Yang's power playApril 25, 2008: 3:05 PM ET
By Scott Moritz, writer
There may be more than money to consider in the Microsoft-Yahoo standoff.
Microsoft (MSFT) has given Yahoo a deadline of Saturday to accept its buyout offer (or, presumably, at least at start serious talks) or risk triggering a hostile takeover battle. Yahoo wants a higher offer -- a demand that Microsoft has so far rebuffed.
But the focus on price may be missing a key subtlety behind the impasse.
One possible stumbling block might be Yahoo CEO and co-founder Jerry Yang's role in a combined company. As displeased as Yang may be by the prospect of joining forces with Yahoo's culturally-mismatched rival, some observers say he could be open to a leadership role in the merged Internet division.
"I've always believed Jerry Yang wants do something bigger with Yahoo," as opposed to watching it dissolve into the works of a bigger company, says an analyst who has known Yang since Yahoo went public in 1996. "He's Jerry Yahoo, that's really who he is."
Yahoo has been exploring other options, including a possible tie up with the AOL division of Time Warner (TWX) and an advertising partnership with rival Google (GOOG) to help outsource some of its ads and trim costs. But almost any type of hookup between the No.1 and No.2 online ad giants seemed fraught with antitrust concerns.

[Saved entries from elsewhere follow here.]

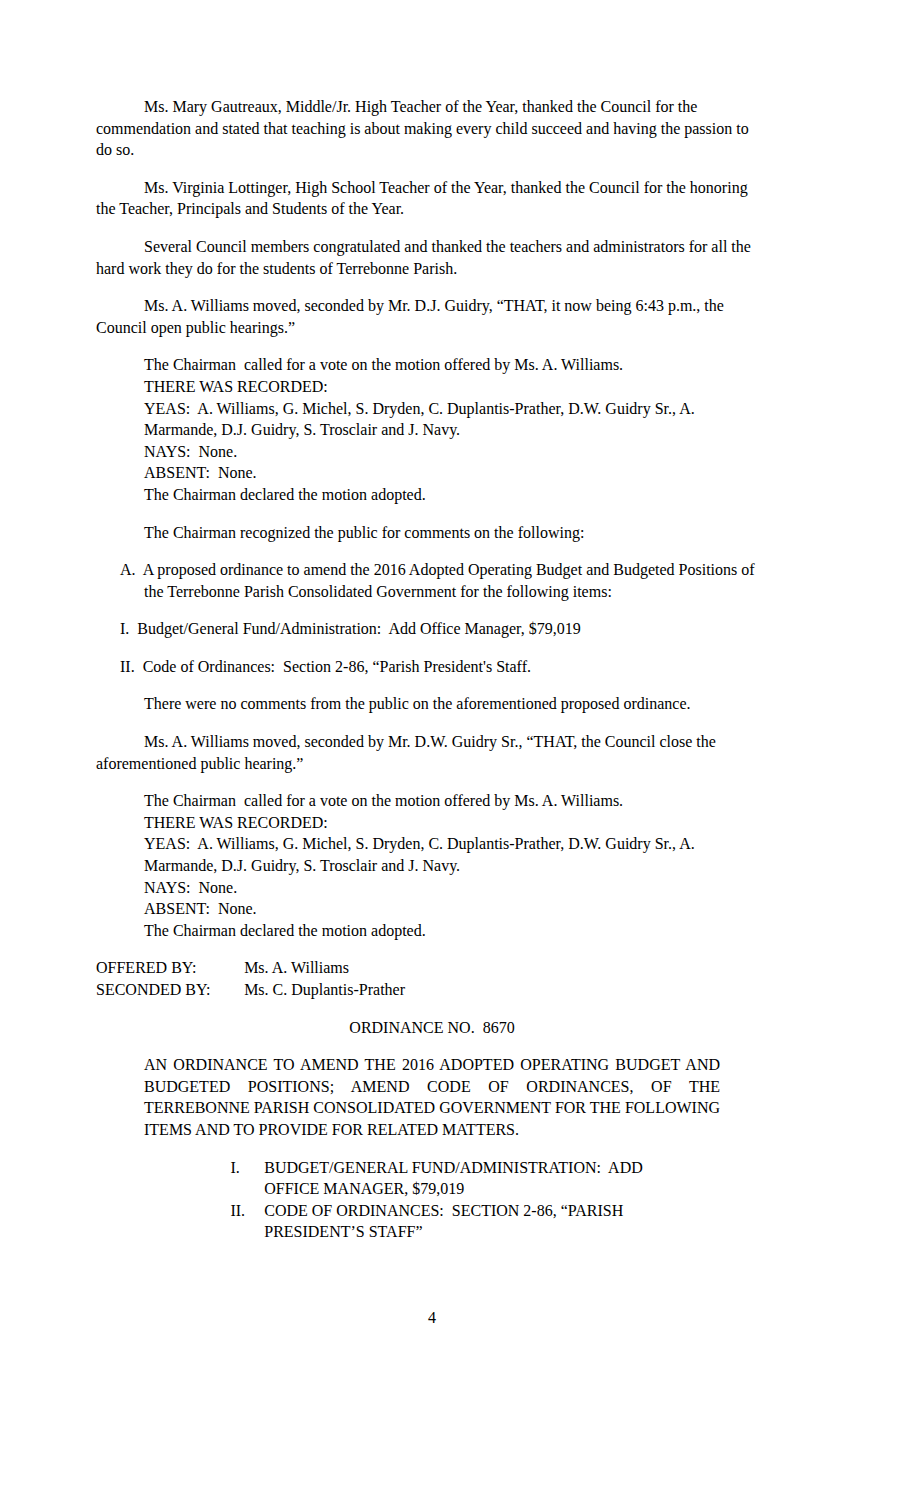Ms. Mary Gautreaux, Middle/Jr. High Teacher of the Year, thanked the Council for the commendation and stated that teaching is about making every child succeed and having the passion to do so.
Ms. Virginia Lottinger, High School Teacher of the Year, thanked the Council for the honoring the Teacher, Principals and Students of the Year.
Several Council members congratulated and thanked the teachers and administrators for all the hard work they do for the students of Terrebonne Parish.
Ms. A. Williams moved, seconded by Mr. D.J. Guidry, “THAT, it now being 6:43 p.m., the Council open public hearings.”
The Chairman called for a vote on the motion offered by Ms. A. Williams.
THERE WAS RECORDED:
YEAS: A. Williams, G. Michel, S. Dryden, C. Duplantis-Prather, D.W. Guidry Sr., A. Marmande, D.J. Guidry, S. Trosclair and J. Navy.
NAYS: None.
ABSENT: None.
The Chairman declared the motion adopted.
The Chairman recognized the public for comments on the following:
A. A proposed ordinance to amend the 2016 Adopted Operating Budget and Budgeted Positions of the Terrebonne Parish Consolidated Government for the following items:
I. Budget/General Fund/Administration: Add Office Manager, $79,019
II. Code of Ordinances: Section 2-86, “Parish President's Staff.
There were no comments from the public on the aforementioned proposed ordinance.
Ms. A. Williams moved, seconded by Mr. D.W. Guidry Sr., “THAT, the Council close the aforementioned public hearing.”
The Chairman called for a vote on the motion offered by Ms. A. Williams.
THERE WAS RECORDED:
YEAS: A. Williams, G. Michel, S. Dryden, C. Duplantis-Prather, D.W. Guidry Sr., A. Marmande, D.J. Guidry, S. Trosclair and J. Navy.
NAYS: None.
ABSENT: None.
The Chairman declared the motion adopted.
| OFFERED BY: | Ms. A. Williams |
| SECONDED BY: | Ms. C. Duplantis-Prather |
ORDINANCE NO. 8670
AN ORDINANCE TO AMEND THE 2016 ADOPTED OPERATING BUDGET AND BUDGETED POSITIONS; AMEND CODE OF ORDINANCES, OF THE TERREBONNE PARISH CONSOLIDATED GOVERNMENT FOR THE FOLLOWING ITEMS AND TO PROVIDE FOR RELATED MATTERS.
| I. | BUDGET/GENERAL FUND/ADMINISTRATION: ADD OFFICE MANAGER, $79,019 |
| II. | CODE OF ORDINANCES: SECTION 2-86, “PARISH PRESIDENT’S STAFF” |
4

Without a better offer in sight, Yang and the board will likely have to sit down with Microsoft over the weekend and negotiate. If Microsoft told Yang that he would play a top role in the combined company, it might sway the Yahoo founder, says the analyst, who did not want to be identified.
"He's already a billionaire," adds the analyst, referring to Yang. "What he wants is his brand to be massive. When the history of the Internet is written it will feature names like [Amazon (AMZN) chief Jeff] Bezos, [Google CEO] Schmidt, Page, [AOL founder Steve] Case. Yang wants to be there."